BreederDAO just raised funding from a16z and others to generate NFTs at scale
While titans of tech argue over how different or not decentralized “web3” outfits will be compared to their unabashedly centralized predecessors, an ecosystem of companies is fast emerging to support one another — many with ties to each other, including backing from the same investors. Consider that late last summer, Andreessen Horowitz (a16z) invested in […]
While titans of tech argue over how different or not decentralized “web3” outfits will be compared to their unabashedly centralized predecessors, an ecosystem of companies is fast emerging to support one another — many with ties to each other, including backing from the same investors.
Consider that late last summer, Andreessen Horowitz (a16z) invested in an outfit, Yield Guild Games (YGG), that invests in NFTs from blockchain-based games, then loans them out to people who use them and generate revenue as they play. Among the fastest growing of these games is “Axie Infinity,” where creatures can be bred to battle and ultimately, if they battle well, sold for a decent price.
By October, a16z was leading a massive investment into the parent company of “Axie,” which is Sky Mavis. Now, another building block is apparently needed.
Enter BreederDAO, a months-old, Philippines-based “specialist manufacturer” of digital assets for use in blockchain-based games and virtual worlds, including “Axie Infinity.” Founded by a team of young founders, one of whom was an early advisor to YGG, the 23-person outfit just closed on $10 million in Series A funding via a token sale that was co-led by a16z and Delphi Digital, with participation from Hashed, com2us, Morningstar Ventures, Mechanism Capital, Sfermion, The LAO, Emfarsis and others.
Why fund an outfit that’s solely focused on producing digital assets, as if they were widgets on a factory line? According to Arianna Simpson, the general partner at a16z who is leading many of these related efforts, it’s simple; demand for NFTs is beginning to outstrip supply. “We’re seeing so much interest in the ability to play these games that there is actually a shortage of the Axies and other end-game assets that you need in order to play them.”
To ensure that their games offer enough liquidity to keep users engaged, game makers have already proven open to working with third-party outfits like YGG and other so-called play-to-earn guilds that similarly buy NFT gaming assets and lease them to players under revenue-sharing arrangements.
Yet the guilds suddenly need more assets to lend — faster — which explains why BreederDAO has sprung into existence, and why YGG and similar outfits, including Ready Player DAO and Earn Guild, are signing up as customers of the young outfit. (YGG also owns a stake in BreederDAO.)
Simpson and her partners believe more customers will be lining up soon.
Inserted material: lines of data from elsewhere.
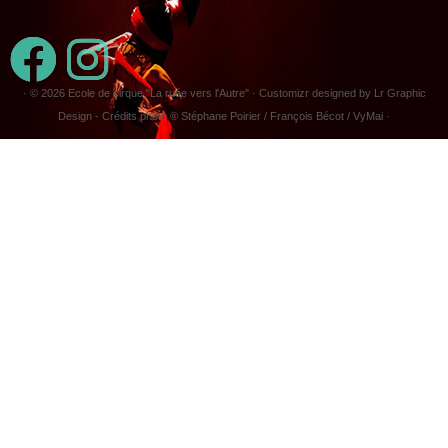
· © 2026
Ecole de cirque "La ruée vers l'Autre"
· Customizr designed by Lr Graphic
Design - Crédits photo © Stéphane Poirier / François Bécot / VyMai ·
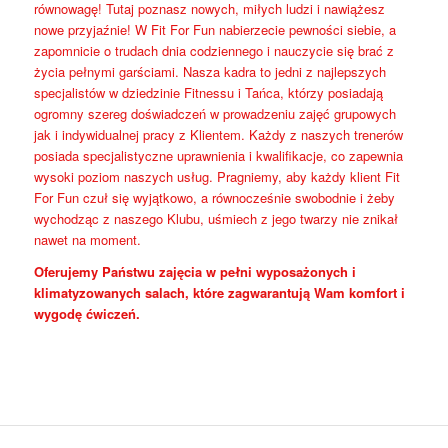
równowagę! Tutaj poznasz nowych, miłych ludzi i nawiążesz
nowe przyjaźnie! W Fit For Fun nabierzecie pewności siebie, a
zapomnicie o trudach dnia codziennego i nauczycie się brać z
życia pełnymi garściami. Nasza kadra to jedni z najlepszych
specjalistów w dziedzinie Fitnessu i Tańca, którzy posiadają
ogromny szereg doświadczeń w prowadzeniu zajęć grupowych
jak i indywidualnej pracy z Klientem. Każdy z naszych trenerów
posiada specjalistyczne uprawnienia i kwalifikacje, co zapewnia
wysoki poziom naszych usług. Pragniemy, aby każdy klient Fit
For Fun czuł się wyjątkowo, a równocześnie swobodnie i żeby
wychodząc z naszego Klubu, uśmiech z jego twarzy nie znikał
nawet na moment.
Oferujemy Państwu zajęcia w pełni wyposażonych i
klimatyzowanych salach, które zagwarantują Wam komfort i
wygodę ćwiczeń.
According to a16z data, outfits like YGG and Earn Guild attracted $532 million in funding last year. But the players to whom they lease assets still represent less than 2% of the nearly 3 million daily active users that “Axie Infinity” has attracted, suggesting room for growth.
As for the technical limitations that prevent the blockchain games from simply generating more NFTs themselves, there are none, evidently. Instead, says Simpson, though outfits like Sky Mavis have created the engines to produce NFTs, they don’t necessarily want to focus on that aspect of their business more than is necessary. She says to think of the whole process like a supply chain, wherein “you don’t necessarily have one company producing everything end to end but rather you have different companies at different parts of the supply chain [that produce] a fully finished product.”
Right now, BreederDAO’s part of that “supply chain” centers on making NFTs for “Axie Infinity,” as well as other play-to-earn blockchain games, including “Crabada” and “Pegaxy.”
Like a traditional manufacturer, it selling the NFTs at pre-set prices, too, though this could change into a revenue-sharing agreement over time. “Fractionalization is not something that they’re doing right now,” says Simpson, but “down the road,” she adds, “who’s to say?”
BreederDAO is led by Filipino co-founders Renz Chong, Jeth Ang and Nicolo Odulio. Chong is a former management consultant; Ang has founded numerous companies in the Philippines; Odulio, a former commercial pilot, is BreederDAO’s in-house smart contract expert, says the company, with experience building cryptocurrency projects and decentralized apps across several chains, including Binance Smart Chain and Ethereum.
Simpson and the startup’s other investors have all invested prior to the public launch of BreederDAO’s token; the idea is to help bolster the team ahead of that offering so they’re ready for prime time when that token gets released. The private investors will all then get a number of tokens proportional to their investment.
BreederDAO had previously raised an undisclosed amount of seed funding, too. In addition to YGG, which participated in that round, others of those backers included Infinity Ventures Crypto, Ascensive Assets, Bitscale Capital, FireX, Mentha Partners and Not3Lau Capital.